Interior Decoration As Art

The practice of interior decoration is in reality merely the exercise of common sense in relation to applied art - a recognition of relative values and a strict feeling of proportion. Common sense or good judgment can only be had, however, with a certain amount of experience through which knowledge of the subject has been gained.

Knowledge Must Be Gained

People in general do not sufficiently realize that some positive knowledge is absolutely necessary for the making of a successful plan for the furnishing of their own homes. There may be some fortunate individuals born, who are endowed at the beginning with a comprehension of balance, symmetry, and rhythm, who instinctively have a feeling for the harmonious beautiful, but these especially favored beings are few and far between, at least among the people of this country. Most Americans are not naturally alive to a strong feeling for art. There has been no place for it in their busy, money-making lives, and it is only recently that they have awakened to any feeling of lack. So the artistic common sense which the Americans of to-day exercise must be derived in its standards largely from the inherited knowledge of bygone days when a love of art for art's sake was the instinctive possession of even the most humble people.

Travel

There are two ways to accumulate these inheritances. The first and best is by traveling, by seeing in the various countries the best art treasures of all ages, in their natural environment. The collections in the great museums and in some of the best shops in this country are certainly worth attention, but they, after all, are only collections and can never give the inspiration which the occasional object of beauty gives in its native setting.
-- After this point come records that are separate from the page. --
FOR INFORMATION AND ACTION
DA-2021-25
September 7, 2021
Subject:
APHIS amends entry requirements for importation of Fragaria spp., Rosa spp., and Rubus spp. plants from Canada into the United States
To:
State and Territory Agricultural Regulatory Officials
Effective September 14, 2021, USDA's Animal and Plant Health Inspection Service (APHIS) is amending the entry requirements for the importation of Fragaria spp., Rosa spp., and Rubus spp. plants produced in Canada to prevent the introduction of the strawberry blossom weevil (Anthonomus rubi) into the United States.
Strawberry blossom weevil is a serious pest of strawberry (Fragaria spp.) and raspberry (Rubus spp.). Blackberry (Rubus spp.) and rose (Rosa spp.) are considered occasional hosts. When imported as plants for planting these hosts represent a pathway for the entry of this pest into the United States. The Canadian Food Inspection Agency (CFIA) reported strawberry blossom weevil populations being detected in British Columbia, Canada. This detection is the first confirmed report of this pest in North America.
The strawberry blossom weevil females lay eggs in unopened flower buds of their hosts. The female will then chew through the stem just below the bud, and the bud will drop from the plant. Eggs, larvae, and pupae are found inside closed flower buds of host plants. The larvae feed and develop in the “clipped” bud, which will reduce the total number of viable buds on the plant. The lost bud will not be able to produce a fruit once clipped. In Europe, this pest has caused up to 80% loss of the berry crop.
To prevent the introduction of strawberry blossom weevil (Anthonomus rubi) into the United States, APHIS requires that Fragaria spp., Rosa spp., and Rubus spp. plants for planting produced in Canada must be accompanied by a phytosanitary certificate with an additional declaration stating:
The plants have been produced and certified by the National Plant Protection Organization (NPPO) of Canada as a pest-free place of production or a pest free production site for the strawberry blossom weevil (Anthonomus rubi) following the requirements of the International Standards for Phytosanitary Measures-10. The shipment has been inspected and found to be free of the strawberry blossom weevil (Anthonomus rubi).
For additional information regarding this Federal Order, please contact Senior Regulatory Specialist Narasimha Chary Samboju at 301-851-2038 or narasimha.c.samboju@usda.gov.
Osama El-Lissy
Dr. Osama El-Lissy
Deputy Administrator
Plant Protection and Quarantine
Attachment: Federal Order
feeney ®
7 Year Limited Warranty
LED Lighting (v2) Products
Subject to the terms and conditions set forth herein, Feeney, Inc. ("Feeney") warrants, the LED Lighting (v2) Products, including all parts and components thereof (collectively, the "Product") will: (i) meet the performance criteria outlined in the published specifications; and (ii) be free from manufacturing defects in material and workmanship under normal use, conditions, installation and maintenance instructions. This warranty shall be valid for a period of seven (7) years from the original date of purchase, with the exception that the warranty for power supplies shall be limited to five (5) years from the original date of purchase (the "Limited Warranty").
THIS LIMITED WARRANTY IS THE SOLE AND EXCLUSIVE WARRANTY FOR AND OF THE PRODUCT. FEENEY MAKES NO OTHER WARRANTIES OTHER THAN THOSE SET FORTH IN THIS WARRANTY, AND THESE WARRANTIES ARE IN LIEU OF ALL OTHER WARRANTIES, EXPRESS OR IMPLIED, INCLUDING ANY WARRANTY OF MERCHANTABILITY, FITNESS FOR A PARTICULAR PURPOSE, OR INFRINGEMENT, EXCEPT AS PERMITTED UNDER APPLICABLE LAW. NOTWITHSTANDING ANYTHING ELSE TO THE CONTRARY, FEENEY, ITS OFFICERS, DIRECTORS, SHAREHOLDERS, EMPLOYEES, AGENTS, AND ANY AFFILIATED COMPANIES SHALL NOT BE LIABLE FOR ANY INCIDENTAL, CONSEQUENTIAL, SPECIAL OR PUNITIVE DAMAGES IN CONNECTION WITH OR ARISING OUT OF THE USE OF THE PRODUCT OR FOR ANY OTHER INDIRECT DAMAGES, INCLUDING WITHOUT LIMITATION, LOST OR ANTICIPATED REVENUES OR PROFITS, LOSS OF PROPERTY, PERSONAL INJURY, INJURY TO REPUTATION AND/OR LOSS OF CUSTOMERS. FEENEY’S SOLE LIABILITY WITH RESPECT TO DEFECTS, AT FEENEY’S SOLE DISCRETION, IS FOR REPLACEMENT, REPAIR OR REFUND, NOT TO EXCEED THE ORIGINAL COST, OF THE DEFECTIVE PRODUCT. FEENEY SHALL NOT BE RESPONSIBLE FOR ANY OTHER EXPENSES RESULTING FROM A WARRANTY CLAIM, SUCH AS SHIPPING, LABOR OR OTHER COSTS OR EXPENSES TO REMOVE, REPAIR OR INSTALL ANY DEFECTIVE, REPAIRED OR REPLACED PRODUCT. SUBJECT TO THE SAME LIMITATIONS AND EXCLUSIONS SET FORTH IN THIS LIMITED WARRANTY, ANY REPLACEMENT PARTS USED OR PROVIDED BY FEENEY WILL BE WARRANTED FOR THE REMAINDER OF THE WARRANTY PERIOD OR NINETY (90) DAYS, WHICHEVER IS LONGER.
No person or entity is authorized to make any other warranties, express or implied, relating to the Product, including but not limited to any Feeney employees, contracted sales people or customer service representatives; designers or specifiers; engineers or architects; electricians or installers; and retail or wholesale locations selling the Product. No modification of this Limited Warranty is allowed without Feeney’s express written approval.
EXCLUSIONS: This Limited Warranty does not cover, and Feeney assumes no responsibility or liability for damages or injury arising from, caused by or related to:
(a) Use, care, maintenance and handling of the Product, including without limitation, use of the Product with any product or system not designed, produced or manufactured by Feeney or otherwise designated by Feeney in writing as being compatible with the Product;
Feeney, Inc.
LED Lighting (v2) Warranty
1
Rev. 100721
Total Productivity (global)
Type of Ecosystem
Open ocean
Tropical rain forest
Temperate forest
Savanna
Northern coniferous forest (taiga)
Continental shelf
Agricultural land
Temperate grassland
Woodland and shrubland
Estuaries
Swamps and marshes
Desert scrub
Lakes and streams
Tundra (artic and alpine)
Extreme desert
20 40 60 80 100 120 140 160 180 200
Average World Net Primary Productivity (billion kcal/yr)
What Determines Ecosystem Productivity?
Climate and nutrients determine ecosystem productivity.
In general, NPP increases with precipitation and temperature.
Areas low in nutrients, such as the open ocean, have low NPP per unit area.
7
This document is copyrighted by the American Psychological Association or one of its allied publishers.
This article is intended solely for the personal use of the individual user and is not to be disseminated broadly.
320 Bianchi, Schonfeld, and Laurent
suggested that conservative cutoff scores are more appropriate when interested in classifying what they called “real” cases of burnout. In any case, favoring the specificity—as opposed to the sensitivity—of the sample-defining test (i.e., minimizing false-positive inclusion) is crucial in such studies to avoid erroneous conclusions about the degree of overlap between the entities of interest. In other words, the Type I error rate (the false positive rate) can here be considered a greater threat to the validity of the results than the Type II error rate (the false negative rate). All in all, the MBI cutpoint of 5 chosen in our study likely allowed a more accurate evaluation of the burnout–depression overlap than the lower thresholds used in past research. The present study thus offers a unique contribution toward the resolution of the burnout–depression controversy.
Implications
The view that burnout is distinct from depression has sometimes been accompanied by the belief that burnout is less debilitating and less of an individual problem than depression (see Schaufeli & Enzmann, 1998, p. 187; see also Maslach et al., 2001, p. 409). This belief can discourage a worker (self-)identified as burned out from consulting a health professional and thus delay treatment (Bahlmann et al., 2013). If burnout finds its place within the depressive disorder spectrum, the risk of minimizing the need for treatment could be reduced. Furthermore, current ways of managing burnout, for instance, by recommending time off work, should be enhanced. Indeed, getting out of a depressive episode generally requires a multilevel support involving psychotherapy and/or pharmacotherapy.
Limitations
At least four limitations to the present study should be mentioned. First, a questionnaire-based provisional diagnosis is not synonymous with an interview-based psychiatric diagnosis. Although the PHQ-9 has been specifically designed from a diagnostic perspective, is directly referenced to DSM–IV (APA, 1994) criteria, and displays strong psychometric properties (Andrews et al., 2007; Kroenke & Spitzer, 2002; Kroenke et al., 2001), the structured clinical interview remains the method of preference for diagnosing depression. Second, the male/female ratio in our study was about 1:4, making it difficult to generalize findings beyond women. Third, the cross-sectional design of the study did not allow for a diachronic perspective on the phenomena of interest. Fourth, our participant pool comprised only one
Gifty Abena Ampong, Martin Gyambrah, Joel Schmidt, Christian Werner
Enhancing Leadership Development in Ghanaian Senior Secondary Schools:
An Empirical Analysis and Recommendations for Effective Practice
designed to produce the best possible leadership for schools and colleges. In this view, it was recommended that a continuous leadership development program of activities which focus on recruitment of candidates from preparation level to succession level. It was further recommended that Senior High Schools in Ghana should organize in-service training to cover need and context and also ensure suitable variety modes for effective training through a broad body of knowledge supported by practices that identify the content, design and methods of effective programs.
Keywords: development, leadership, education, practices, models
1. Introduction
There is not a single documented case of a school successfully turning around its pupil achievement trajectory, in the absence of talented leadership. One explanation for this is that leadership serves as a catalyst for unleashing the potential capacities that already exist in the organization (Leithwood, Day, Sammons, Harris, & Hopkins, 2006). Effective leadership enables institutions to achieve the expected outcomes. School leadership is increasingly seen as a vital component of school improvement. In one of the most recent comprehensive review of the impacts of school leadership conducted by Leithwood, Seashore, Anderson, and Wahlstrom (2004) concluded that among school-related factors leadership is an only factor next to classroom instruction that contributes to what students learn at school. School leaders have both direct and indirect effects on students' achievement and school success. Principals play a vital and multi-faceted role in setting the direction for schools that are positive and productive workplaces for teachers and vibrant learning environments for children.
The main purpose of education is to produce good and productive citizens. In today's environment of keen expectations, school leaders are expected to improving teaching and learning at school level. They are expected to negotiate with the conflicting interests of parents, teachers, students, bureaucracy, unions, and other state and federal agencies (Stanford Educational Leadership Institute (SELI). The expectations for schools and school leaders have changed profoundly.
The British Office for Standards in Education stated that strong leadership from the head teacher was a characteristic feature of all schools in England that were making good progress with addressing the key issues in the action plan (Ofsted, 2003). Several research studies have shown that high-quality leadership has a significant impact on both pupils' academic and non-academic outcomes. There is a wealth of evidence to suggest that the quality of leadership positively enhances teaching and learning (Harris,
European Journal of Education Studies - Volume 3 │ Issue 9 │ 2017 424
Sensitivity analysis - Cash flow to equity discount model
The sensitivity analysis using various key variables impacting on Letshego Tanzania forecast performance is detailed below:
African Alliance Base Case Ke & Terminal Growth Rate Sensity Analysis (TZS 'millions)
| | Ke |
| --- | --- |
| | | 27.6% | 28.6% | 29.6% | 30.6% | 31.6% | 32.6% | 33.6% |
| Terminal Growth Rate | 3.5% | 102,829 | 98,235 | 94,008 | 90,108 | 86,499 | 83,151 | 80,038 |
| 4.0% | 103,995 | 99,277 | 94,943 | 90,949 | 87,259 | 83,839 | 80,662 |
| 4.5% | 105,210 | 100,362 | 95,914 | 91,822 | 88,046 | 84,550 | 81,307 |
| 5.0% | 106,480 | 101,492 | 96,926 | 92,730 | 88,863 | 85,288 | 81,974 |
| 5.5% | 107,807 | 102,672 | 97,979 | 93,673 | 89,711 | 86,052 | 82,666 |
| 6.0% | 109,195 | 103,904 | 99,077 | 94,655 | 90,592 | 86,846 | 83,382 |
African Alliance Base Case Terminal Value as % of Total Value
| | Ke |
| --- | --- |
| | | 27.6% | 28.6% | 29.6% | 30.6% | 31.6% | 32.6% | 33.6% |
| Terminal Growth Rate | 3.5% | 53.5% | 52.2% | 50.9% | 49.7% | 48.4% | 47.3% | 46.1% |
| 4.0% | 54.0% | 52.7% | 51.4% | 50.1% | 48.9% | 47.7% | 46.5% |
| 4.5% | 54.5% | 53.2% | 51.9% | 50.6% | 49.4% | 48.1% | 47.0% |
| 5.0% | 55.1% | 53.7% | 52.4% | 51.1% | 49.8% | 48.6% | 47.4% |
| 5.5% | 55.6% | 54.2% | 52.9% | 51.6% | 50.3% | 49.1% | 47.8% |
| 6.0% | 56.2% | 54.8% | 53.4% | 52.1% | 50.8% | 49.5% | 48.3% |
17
The average citizen of the United States may see nothing in the palaces abroad which he could possibly copy in his own home, but he can gain general ideas of fundamental lines of beauty from them, and turn to the smaller chateaux of France and the manor houses of England for specific inspiration and for ideas in the furnishing of his own home. These smaller places exhibit the good taste and high standards of the royal mansions without that extravagance and lavishness which is unsuitable in every way to the average modern house. Many people who have made a careful study of period furniture are disappointed in the general effect which they have achieved by its use in their own homes, but they have made the mistake of feeling that beauty depends upon magnificence and so have copied the furnishings for their simple homes from too luxurious models. The result is a lack of proportion which cannot help but be strikingly bad taste.

Historical Study

The other way of gaining knowledge in the art of interior decoration is by the study of art in its relation to house furnishings, and the effect that the history of the world has had upon it. The underlying reasons for the changes in styles of furniture is learned in this way, and so a greater interest is felt in each style. When it is known that Marie Antoinette was very young when she became the bride of Louis XVI, that she disliked the court pomp and preferred to play as a child at the simple life of a shepherdess with a garlanded crook and pretty watering pot, it is easy to understand that the new royal taste must have had a great influence in the transition period from the rococo to the classical ideas of decoration. When it is known that hoop skirts were universally worn in the eighteenth century, it is also easy to understand why settees were made in such great numbers and why the chairs were designed with such wide-spreading arms. Every style in furniture had its relation to cause in, and relation to, some historical event or influence which produced a type of interior decoration well suited to its day of creation, but perhaps not at all suited to modern use. In this study of the causes and effects in the art of house furnishings, some of that sense of proportion, of the fitness of things, may be gained in a most pleasant manner.